Physical distancing, face masks and eye protection, do they prevent person-to-person transmission of SARS-CoV-2 and COVID-19?

A review published in The Lancet by Derek Chu and others June 1, 2020.

The authors aimed to investigate the effects of physical distance, face masks and eye protection on virus transmission in the healthcare and non-healthcare settings.

They undertook a systematic review and meta-analysis to investigate the optimum distance for avoiding person-to-person virus transmission and to assess the use of face masks and eye protection to prevent transmission of viruses. 

They obtained data from 21 standard WHO specific and COVID-19 specific sources looking at SARS-CoV-2, other betacoronaviruses causing severe acute respiratory syndrome and the Middle East respiratory syndrome, MERS. 

They searched the data sources from database inception to May 3, 2020.  They rated the certainty of evidence according to the Cochrane methods and GRADE approach.

They looked at 172 observational studies across 16 countries and 6 continents. 

Transmission of viruses was lower with a physical distancing of 1 metre or more, compared with a distance of less than 1 metre.  They found that protection was increased as distance was lengthened. 

Face mask use resulted in a large reduction in the risk of infection with stronger associations with N95 or similar respirators compared with disposable surgical masks or similar.

Eye protection was also associated with less infection. 

They concluded that the findings of their systematic review supported physical distances of 1 metre or more.  Their findings also supported the use of face masks, respirators and eye protection in public and healthcare settings. 

They suggested that robust randomised trials were needed but best available current evidence suggested their use.

The findings from this study showed a reduction in risk of 82% with a physical distance of 1 metre in both healthcare and community settings.  Every additional 1 metre of separation more than doubled the relative protection, with data up to 3 metres.  The 1 to 2 metre distance rule in most hospital guidelines is based on out-of-date findings from the 1940s with studies from 2020 showing that large droplets can actually travel as far as 8 metres. 

Chu and colleagues have reported that masks and respirators reduce the risk of infection by 85%.  Eye protection resulted in a 78% reduction in infection, suggesting that infection via the ocular route might occur by aerosol transmission or self-inoculation.  Chu and colleagues also reported that respirators and multilayer masks were more protective than single layer masks.  This is an important finding and should inform those who are making home-made cloth masks, many of which are single-layered.  A well-designed cloth mask should have water-resistant fabric, multiple layers and a good facial fit.

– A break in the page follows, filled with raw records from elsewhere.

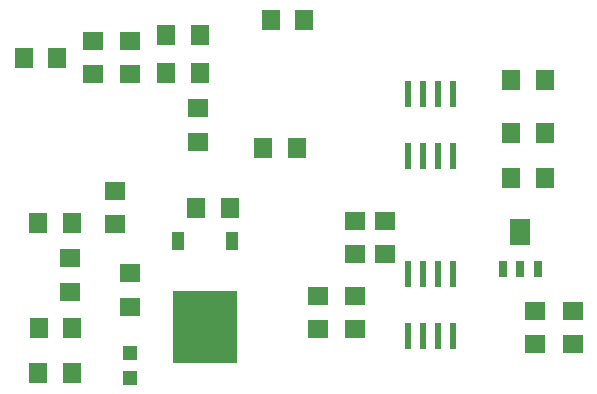
<source format=gbr>
G04 EAGLE Gerber RS-274X export*
G75*
%MOMM*%
%FSLAX34Y34*%
%LPD*%
%INSolderpaste Top*%
%IPPOS*%
%AMOC8*
5,1,8,0,0,1.08239X$1,22.5*%
G01*
%ADD10R,1.600000X1.800000*%
%ADD11R,1.800000X1.600000*%
%ADD12R,1.803000X1.600000*%
%ADD13R,0.609600X2.209800*%
%ADD14R,0.600000X2.200000*%
%ADD15R,0.800000X1.400000*%
%ADD16R,1.800000X2.200000*%
%ADD17R,1.200000X1.200000*%
%ADD18R,5.400000X6.200000*%
%ADD19R,1.000000X1.600000*%
%ADD20R,1.600000X1.803000*%


D10*
X64800Y152400D03*
X36800Y152400D03*
X24100Y381000D03*
X52100Y381000D03*
D11*
X101600Y268000D03*
X101600Y240000D03*
X488950Y166400D03*
X488950Y138400D03*
X457200Y166400D03*
X457200Y138400D03*
X82550Y395000D03*
X82550Y367000D03*
X273050Y179100D03*
X273050Y151100D03*
D12*
X171450Y338070D03*
X171450Y309630D03*
D13*
X349250Y297688D03*
X349250Y350012D03*
X361950Y297688D03*
X374650Y297688D03*
X361950Y350012D03*
X374650Y350012D03*
X387350Y297688D03*
X387350Y350012D03*
D14*
X361950Y145450D03*
X361950Y197450D03*
X349250Y145450D03*
X374650Y145450D03*
X387350Y145450D03*
X349250Y197450D03*
X374650Y197450D03*
X387350Y197450D03*
D15*
X444500Y202450D03*
X459500Y202450D03*
X429500Y202450D03*
D16*
X444500Y233250D03*
D17*
X114300Y110150D03*
X114300Y131150D03*
D18*
X177800Y152800D03*
D19*
X200600Y225800D03*
X155000Y225800D03*
D12*
X114300Y198370D03*
X114300Y169930D03*
X304800Y214380D03*
X304800Y242820D03*
X304800Y150880D03*
X304800Y179320D03*
D20*
X65020Y114300D03*
X36580Y114300D03*
X198370Y254000D03*
X169930Y254000D03*
X255520Y304800D03*
X227080Y304800D03*
D12*
X114300Y395220D03*
X114300Y366780D03*
D20*
X172970Y368300D03*
X144530Y368300D03*
X144530Y400050D03*
X172970Y400050D03*
X65020Y241300D03*
X36580Y241300D03*
D12*
X63500Y182630D03*
X63500Y211070D03*
D20*
X436630Y317500D03*
X465070Y317500D03*
X436630Y361950D03*
X465070Y361950D03*
X436630Y279400D03*
X465070Y279400D03*
D10*
X233650Y412750D03*
X261650Y412750D03*
D11*
X330200Y214600D03*
X330200Y242600D03*
M02*

</source>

The study has supported the use of universal face masks, because masks were equally effective in both healthcare and community settings.  The growing evidence for both presymptomatic and asymptomatic transmission of SARS-CoV-2 further supports universal face mask use and distancing. 

Universal face mask use might enable the safe lifting of restrictions in communities trying to resume normal activities and therefore could protect people in crowded public settings and within households. 

They also concluded that not one intervention was completely protective and a combination of physical distancing, face mask use and other interventions were needed to mitigate the COVID-19 pandemic until an effective vaccine was developed.  This study provides the very best specific evidence for COVID-19 prevention.

The London General Practice has kept abreast of all aspects of SARS-CoV-2 and COVID-19 infection.  In the practice setting, it has transformed the office to accommodate social distancing, the wearing of face masks and gloves and this has resulted in the ability to see patients face-to-face who do not have florid COVID symptoms.  All our doctors wear appropriate PPE and all patients are triaged prior to their arrival.  We are fortunate in having three waiting areas and there is no intermingling of patients within a 2 metre rule.